Photo credit: Mafin Arts via Foter.com / CC BY-NC-SA

Vegetable oils, like corn, rapeseed, sunflower or soybean oils, are rich in omega-6 fatty acids.

One omega-6 fatty acid is linoleic acid (LA), and is included in the category of essential fatty acids, with the word essential meaning that the body cannot produce it and the only means of getting it is through diet.

Although LA is essential and we need it in our diet to be healthy, an excess of this fatty acid is also damaging to our health.
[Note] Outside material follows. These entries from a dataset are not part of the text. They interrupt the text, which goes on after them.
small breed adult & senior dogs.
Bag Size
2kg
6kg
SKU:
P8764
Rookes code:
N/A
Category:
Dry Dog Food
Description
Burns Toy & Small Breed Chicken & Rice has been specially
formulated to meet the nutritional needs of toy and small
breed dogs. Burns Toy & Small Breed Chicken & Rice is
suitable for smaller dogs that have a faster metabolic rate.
To be more precise, the negative effect is due to an imbalanced omega-6/omega-3 ratio (too much vegetable oil and too little fatty fish). A healthy omega-6 to omega-3 ratio is considered to be something between 1:1 to 4:1. This is far from the average 16:1 in western diets.

Going back to linoleic acid… LA is a precursor of arachidonic acid and this one is involved in promoting inflammation. So, a large omega-6 to omega-3 ratio results in excess inflammation and, in addition, interferes with the beneficial health effects of omega-3 fatty acids. The latter is partly explained because omega-6 and omega-3 use the same enzymes to be metabolised by our bodies. Too much omega-6 using these enzymes means there aren’t enough of them for the little omega-3 we may have thrown in our gut. And here, in the gut, is where that excess LA is putting a lot of stress and where some of our microbes can do something about it.

What they do is metabolise linoleic acid to produce what is called conjugated linoleic acid (CLA).  On top of reducing the amounts of linoleic acid, some types of CLA have been reported to be anti-inflammatory, anticarcinogenic, increase insulin sensitivity (protection from diabetes), decrease atherosclerosis (protection from cardiovascular disease) and decrease adiposity (excessive body fat). Brilliant!

As always, the ability to produce CLA varies a great deal from person to person depending on the types and amounts of microbes they have, which is obvious because they are the ones doing the job. If you have the ones efficiently converting LAs into CLAs (have the genes for it) you are in a good position.